Die erste Adresse der präventiven Arbeit in Oberhausen ist die Ruhrwerkstatt. „Wir arbeiten mit verschiedenen Angeboten“, erklärt Susanne Hubert-Allouche, Leiterin des Bereichs Jugend, Schule und Beruf. Auch sie hält Sanktionen für den falschen Weg, Kinder und Jugendliche wieder an die Schule heranzuführen. „Es mag Einzelfälle geben, in denen ein Verfahren Erfolg hat“, sagt sie. In der Regel helfe es aber nicht, noch mehr Druck aufzubauen. „Wir müssen vielmehr nach den Ursachen schauen, warum ein Kind oder Jugendlicher nicht mehr zur Schule geht. Da müssen wir ansetzen und Hilfe leisten.“
Gründe sind vielfältig
Hubert-Allouche spricht bewusst nicht vom „Schulschwänzen“, sondern von „Schul-Absentismus“. „Sonst verkennen wir die Gründe, warum jemand der Schule fern bleibt“, sagt sie. Und die Gründe sind vielfältig, wie auch Schulsozialarbeiter Mario Weißenfels weiß, der das Thema vor einigen Jahren in einer Handreichung für alle Beteiligten zusammengefasst hat: Besucht ein Kind die Schule nicht mehr, können familiäre oder schulische Probleme dahinter stecken, die Scheidung der Eltern oder Probleme mit Lehrern oder Mitschülern zum Beispiel. Auch Versagensängste oder eventuelle Erkrankungen können eine Rolle spielen.
Was ist also zu tun? „Mehr Unterstützung für die Präventionsmaßnahmen“, sagt Weißenfels. Dafür müsse man werben – auch bei Oberhausener Lehrern.
HINTERGRUND
Die Zahlen der Jugendgerichtshilfe umfassen alle Fälle von Oberhausener Schülern, deren Bußgeld in Sozialstunden umgewandelt wurde. Die Statistik der Ordnungswidrigkeitenanzeigen, die das Oberhausener Schulamt erhebt, bezieht sich dagegen nur auf die Zahlen der Haupt-, Grund- und Förderschulen. Für die übrigen Schulformen ist die Bezirksregierung zuständig.

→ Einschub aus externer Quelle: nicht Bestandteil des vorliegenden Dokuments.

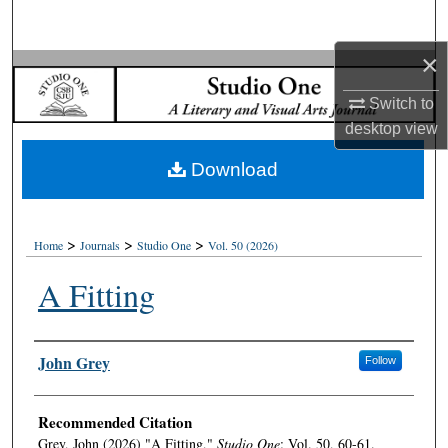
Search
×
Browse Collections
Switch to
My Account
desktop
view
Download
About
Digital Commons Network™
>
>
>
Home
Journals
Studio One
Vol. 50 (2026)
A Fitting
Authors
John Grey
Follow
Recommended Citation
Grey, John (2026) "A Fitting,"
Studio One
: Vol. 50, 60-61.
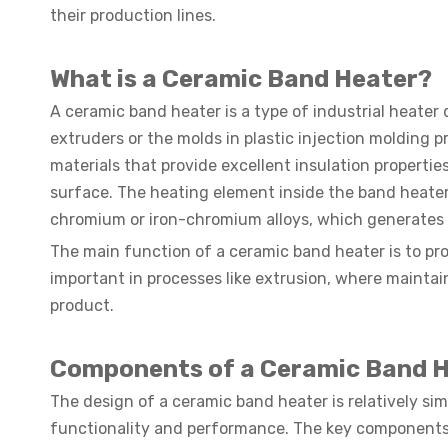
their production lines.
What is a Ceramic Band Heater?
A ceramic band heater is a type of industrial heater 
extruders or the molds in plastic injection molding
materials that provide excellent insulation properties
surface. The heating element inside the band heater 
chromium or iron-chromium alloys, which generates h
The main function of a ceramic band heater is to pro
important in processes like extrusion, where maintain
product.
Components of a Ceramic Band 
The design of a ceramic band heater is relatively si
functionality and performance. The key components 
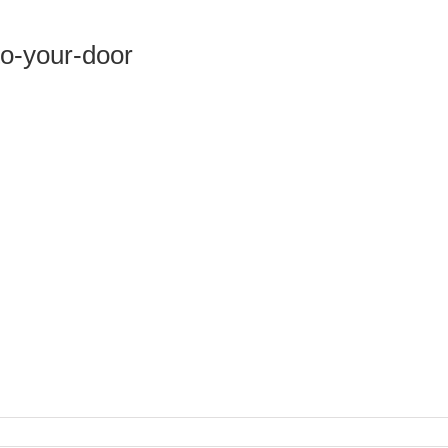
to-your-door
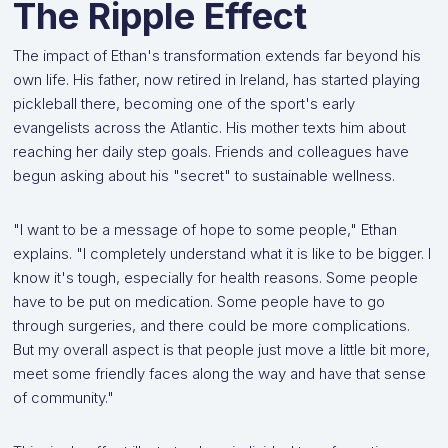
The Ripple Effect
The impact of Ethan's transformation extends far beyond his
own life. His father, now retired in Ireland, has started playing
pickleball there, becoming one of the sport's early
evangelists across the Atlantic. His mother texts him about
reaching her daily step goals. Friends and colleagues have
begun asking about his "secret" to sustainable wellness.
"I want to be a message of hope to some people," Ethan
explains. "I completely understand what it is like to be bigger. I
know it's tough, especially for health reasons. Some people
have to be put on medication. Some people have to go
through surgeries, and there could be more complications.
But my overall aspect is that people just move a little bit more,
meet some friendly faces along the way and have that sense
of community."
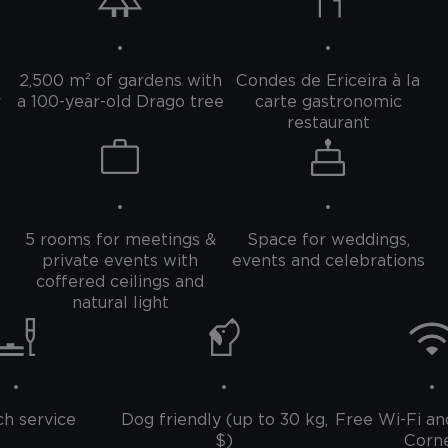
2,500 m² of gardens with
Condes de Ericeira à la
r
a 100-year-old Drago tree
carte gastronomic
restaurant
5 rooms for meetings &
Space for weddings,
private events with
events and celebrations
coffered ceilings and
natural light
h service
Dog friendly (up to 30 kg,
Free Wi-Fi an
$)
Corn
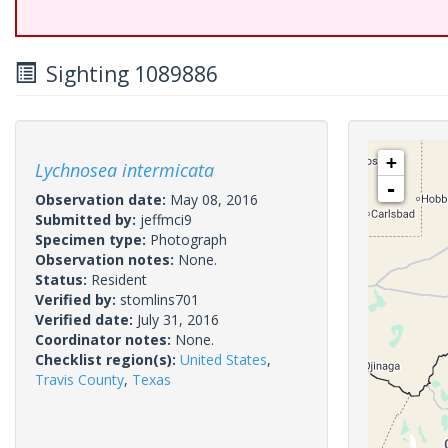
Sighting 1089886
+
Lychnosea intermicata
-
Observation date:
May 08, 2016
Submitted by:
jeffmci9
Specimen type:
Photograph
Observation notes:
None.
Status:
Resident
Verified by:
stomlins701
Verified date:
July 31, 2016
Coordinator notes:
None.
Checklist region(s):
United States
,
Travis County
,
Texas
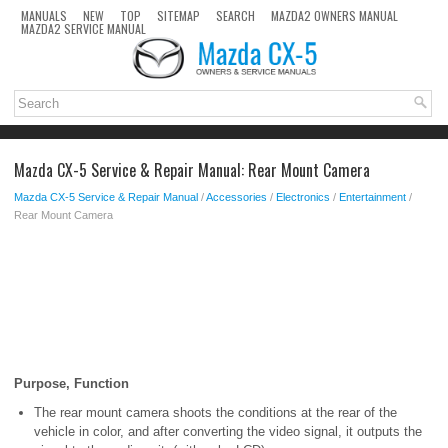
MANUALS
NEW
TOP
SITEMAP
SEARCH
MAZDA2 OWNERS MANUAL
MAZDA2 SERVICE MANUAL
Mazda CX-5 Service & Repair Manual: Rear Mount Camera
Mazda CX-5 Service & Repair Manual
/
Accessories
/
Electronics
/
Entertainment
/
Rear Mount Camera
Purpose, Function
The rear mount camera shoots the conditions at the rear of the
vehicle in color, and after converting the video signal, it outputs the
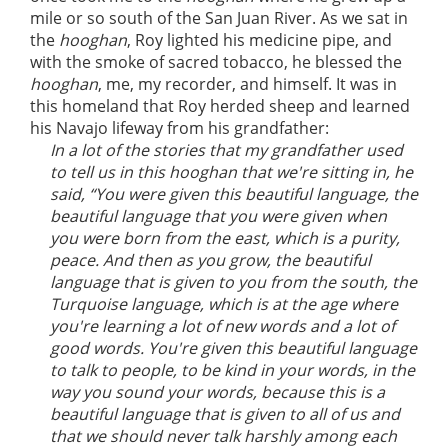
mile or so south of the San Juan River. As we sat in
the
hooghan
, Roy lighted his medicine pipe, and
with the smoke of sacred tobacco, he blessed the
hooghan
, me, my recorder, and himself. It was in
this homeland that Roy herded sheep and learned
his Navajo lifeway from his grandfather:
In a lot of the stories that my grandfather used
to tell us in this hooghan that we're sitting in, he
said, “You were given this beautiful language, the
beautiful language that you were given when
you were born from the east, which is a purity,
peace. And then as you grow, the beautiful
language that is given to you from the south, the
Turquoise language, which is at the age where
you're learning a lot of new words and a lot of
good words. You're given this beautiful language
to talk to people, to be kind in your words, in the
way you sound your words, because this is a
beautiful language that is given to all of us and
that we should never talk harshly among each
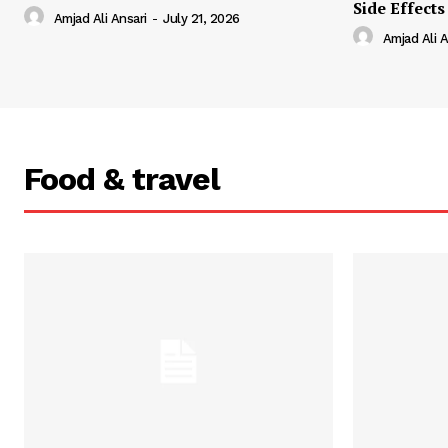
Side Effects
Amjad Ali Ansari
-
July 21, 2026
Amjad Ali A
Food & travel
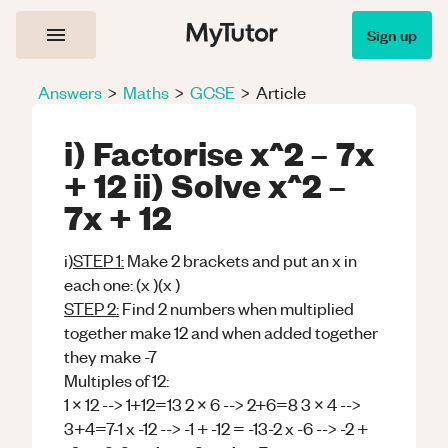
Sign up
Answers
>
Maths
>
GCSE
>
Article
i) Factorise x^2 – 7x
+ 12 ii) Solve x^2 –
7x + 12
i)
STEP 1:
Make 2 brackets and put an x in
each one: (x )(x )
STEP 2:
Find 2 numbers when multiplied
together make 12 and when added together
they make -7
Multiples of 12:
1 x 12 --> 1+12=13 2 x 6 --> 2+6=8 3 x 4 -->
3+4=7-1 x -12 --> -1 + -12 = -13-2 x -6 --> -2 +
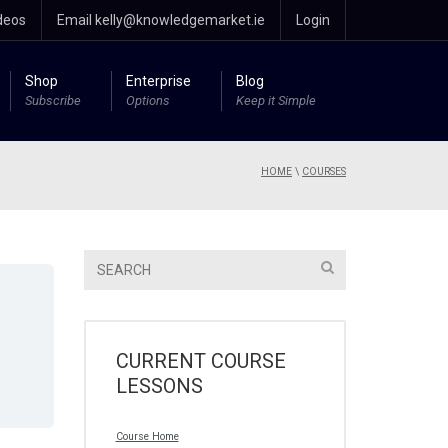
deos
Email kelly@knowledgemarket.ie
Login
Shop
Enterprise
Blog
Subscribe
Options
Keep it Simple
HOME
\
COURSES
CURRENT COURSE
LESSONS
Course Home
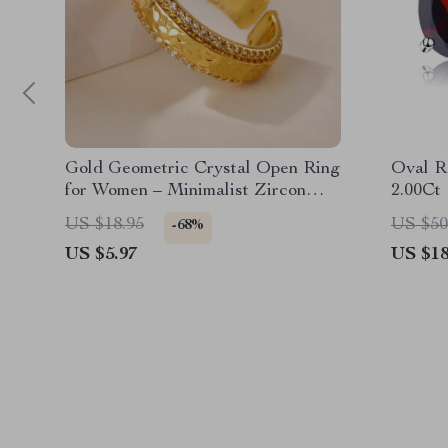
Gold Geometric Crystal Open Ring
Oval R
for Women – Minimalist Zircon
2.00Ct
Jewelry
US $18.95
US $50
-68%
US $5.97
US $18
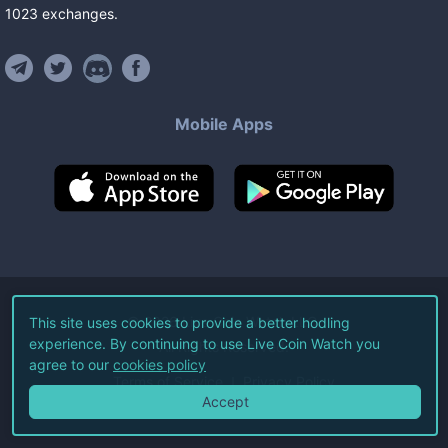
1023
exchanges
.
Mobile Apps
©
2026
Live Coin Watch LLC.
This site uses cookies to provide a better hodling
experience. By continuing to use Live Coin Watch you
All Rights Reserved.
agree to our
cookies policy
Terms of Service
Privacy Policy
Accept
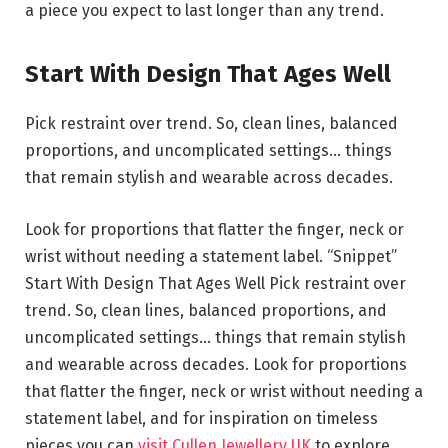
a piece you expect to last longer than any trend.
Start With Design That Ages Well
Pick restraint over trend. So, clean lines, balanced
proportions, and uncomplicated settings… things
that remain stylish and wearable across decades.
Look for proportions that flatter the finger, neck or
wrist without needing a statement label. “Snippet”
Start With Design That Ages Well Pick restraint over
trend. So, clean lines, balanced proportions, and
uncomplicated settings… things that remain stylish
and wearable across decades. Look for proportions
that flatter the finger, neck or wrist without needing a
statement label, and for inspiration on timeless
pieces you can
visit Cullen Jewellery UK
to explore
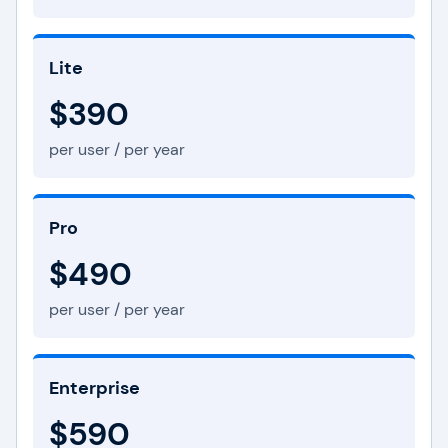
Lite
$390
per user / per year
Pro
$490
per user / per year
Enterprise
$590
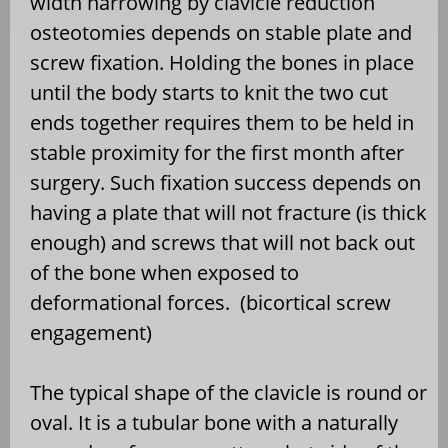
width narrowing by clavicle reduction
osteotomies depends on stable plate and
screw fixation. Holding the bones in place
until the body starts to knit the two cut
ends together requires them to be held in
stable proximity for the first month after
surgery. Such fixation success depends on
having a plate that will not fracture (is thick
enough) and screws that will not back out
of the bone when exposed to
deformational forces.
(bicortical screw
engagement)
The typical shape of the clavicle is round or
oval. It is a tubular bone with a naturally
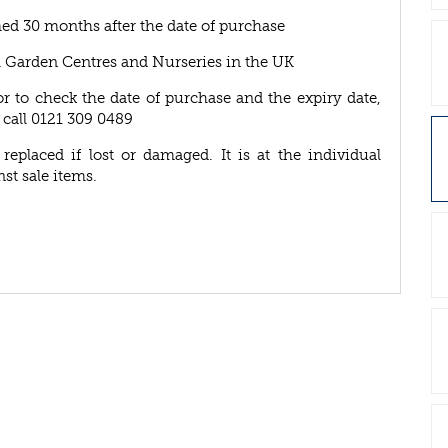
ed 30 months after the date of purchase
A Garden Centres and Nurseries in the UK
or to check the date of purchase and the expiry date,
 call 0121 309 0489
eplaced if lost or damaged. It is at the individual
nst sale items.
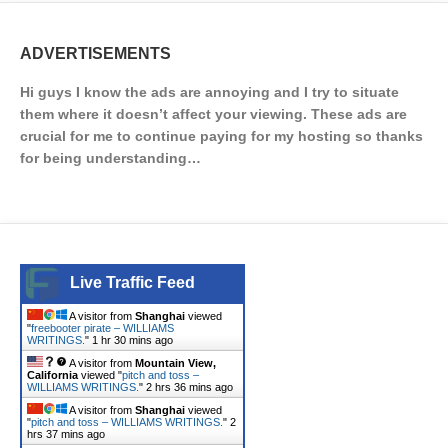
ADVERTISEMENTS
Hi guys I know the ads are annoying and I try to situate
them where it doesn’t affect your viewing. These ads are
crucial for me to continue paying for my hosting so thanks
for being understanding…
Live Traffic Feed
A visitor from
Shanghai
viewed
"
freebooter pirate – WILLIAMS
WRITINGS.
"
1 hr 30 mins ago
A visitor from
Mountain View,
California
viewed "
pitch and toss –
WILLIAMS WRITINGS.
"
2 hrs 36 mins ago
A visitor from
Shanghai
viewed
"
pitch and toss – WILLIAMS WRITINGS.
"
2
hrs 37 mins ago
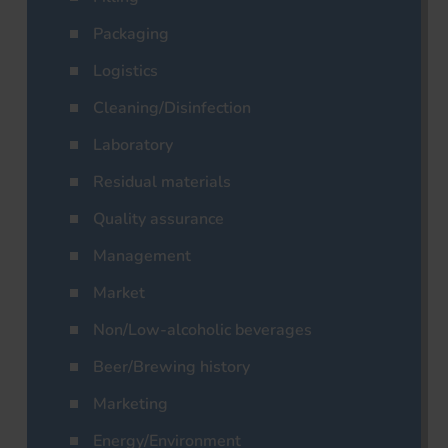
Packaging
Logistics
Cleaning/Disinfection
Laboratory
Residual materials
Quality assurance
Management
Market
Non/Low-alcoholic beverages
Beer/Brewing history
Marketing
Energy/Environment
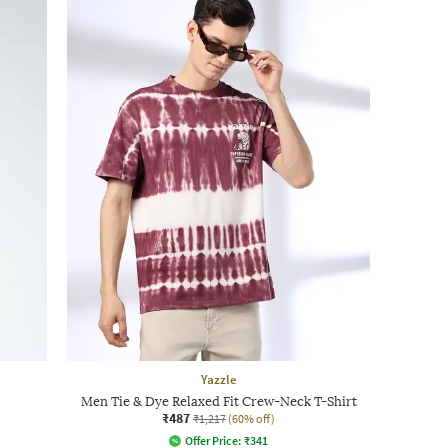
Yazzle
Men Tie & Dye Relaxed Fit Crew-Neck T-Shirt
₹487
₹1,217
(60% off)
Offer Price:
₹
341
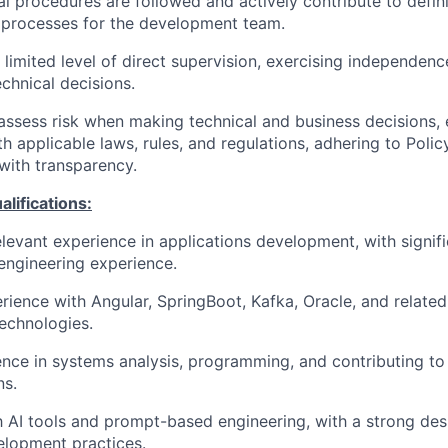
al procedures are followed and actively contribute to defin
 processes for the development team.
 limited level of direct supervision, exercising independen
chnical decisions.
assess risk when making technical and business decisions, 
h applicable laws, rules, and regulations, adhering to Polic
 with transparency.
ifications:
elevant experience in applications development, with signif
engineering experience.
rience with Angular, SpringBoot, Kafka, Oracle, and relate
echnologies.
nce in systems analysis, programming, and contributing to 
ns.
th AI tools and prompt-based engineering, with a strong desi
elopment practices.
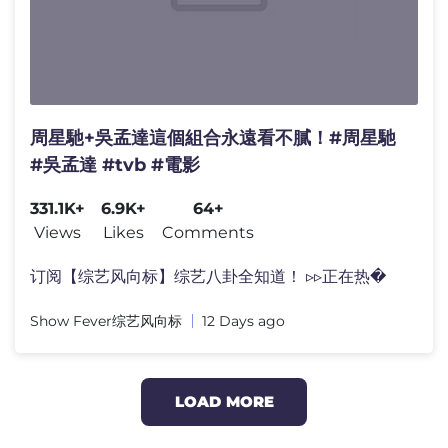
周星馳+吳孟達這個組合永遠看不膩！#周星馳
#吳孟達 #tvb #電影
331.1K+
6.9K+
64+
Views
Likes
Comments
订阅【综艺风向标】综艺八卦全知道！ ▹▹正在热�
Show Fever综艺风向标
12 Days ago
LOAD MORE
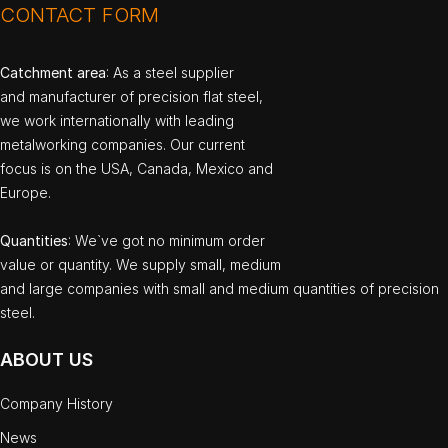
CONTACT FORM
Catchment area
: As a steel supplier
and manufacturer of precision flat steel,
we work internationally with leading
metalworking companies. Our current
focus is on the USA, Canada, Mexico and
Europe.
Quantities
: We`ve got no minimum order
value or quantity. We supply small, medium
and large companies with small and medium quantities of precision
steel.
ABOUT US
Company History
News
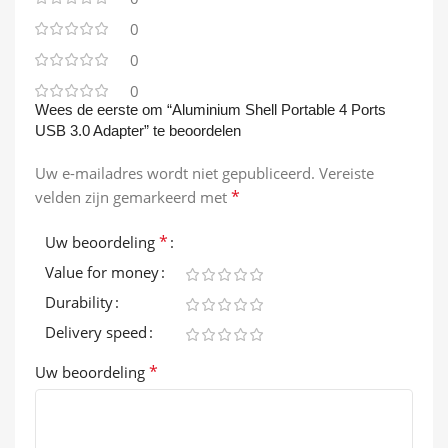
0
0
0
Wees de eerste om “Aluminium Shell Portable 4 Ports
USB 3.0 Adapter” te beoordelen
Uw e-mailadres wordt niet gepubliceerd.
Vereiste
*
velden zijn gemarkeerd met
*
Uw beoordeling
Value for money
Durability
Delivery speed
*
Uw beoordeling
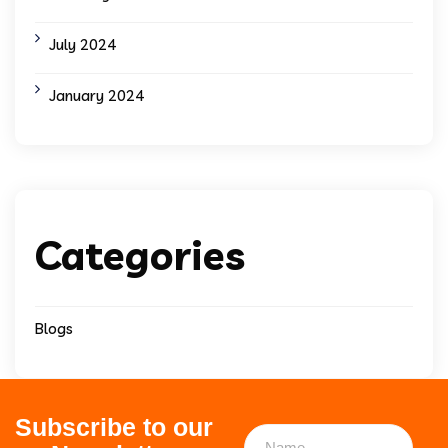
July 2024
January 2024
Categories
Blogs
Subscribe to our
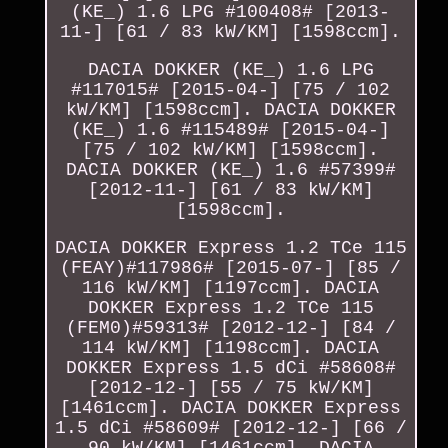
(KE_) 1.6 LPG #100408# [2013-
11-] [61 / 83 kW/KM] [1598ccm].
DACIA DOKKER (KE_) 1.6 LPG
#117015# [2015-04-] [75 / 102
kW/KM] [1598ccm]. DACIA DOKKER
(KE_) 1.6 #115489# [2015-04-]
[75 / 102 kW/KM] [1598ccm].
DACIA DOKKER (KE_) 1.6 #57399#
[2012-11-] [61 / 83 kW/KM]
[1598ccm].
DACIA DOKKER Express 1.2 TCe 115
(FEAY)#117986# [2015-07-] [85 /
116 kW/KM] [1197ccm]. DACIA
DOKKER Express 1.2 TCe 115
(FEM0)#59313# [2012-12-] [84 /
114 kW/KM] [1198ccm]. DACIA
DOKKER Express 1.5 dCi #58608#
[2012-12-] [55 / 75 kW/KM]
[1461ccm]. DACIA DOKKER Express
1.5 dCi #58609# [2012-12-] [66 /
90 kW/KM] [1461ccm]. DACIA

Und die erhebt nur landesweite Daten, die weder nach Kommunen noch nach Schulformen aufgegliedert sind. „Um die Bildung von Vorurteilen zu vermeiden“, so eine Sprecherin auf Nachfrage. Landesweit sind die Zahlen der Langzeitverweigerer an Gymnasium, Gesamtschule und Co. im vergangenen Schuljahr leicht zurückgegangen.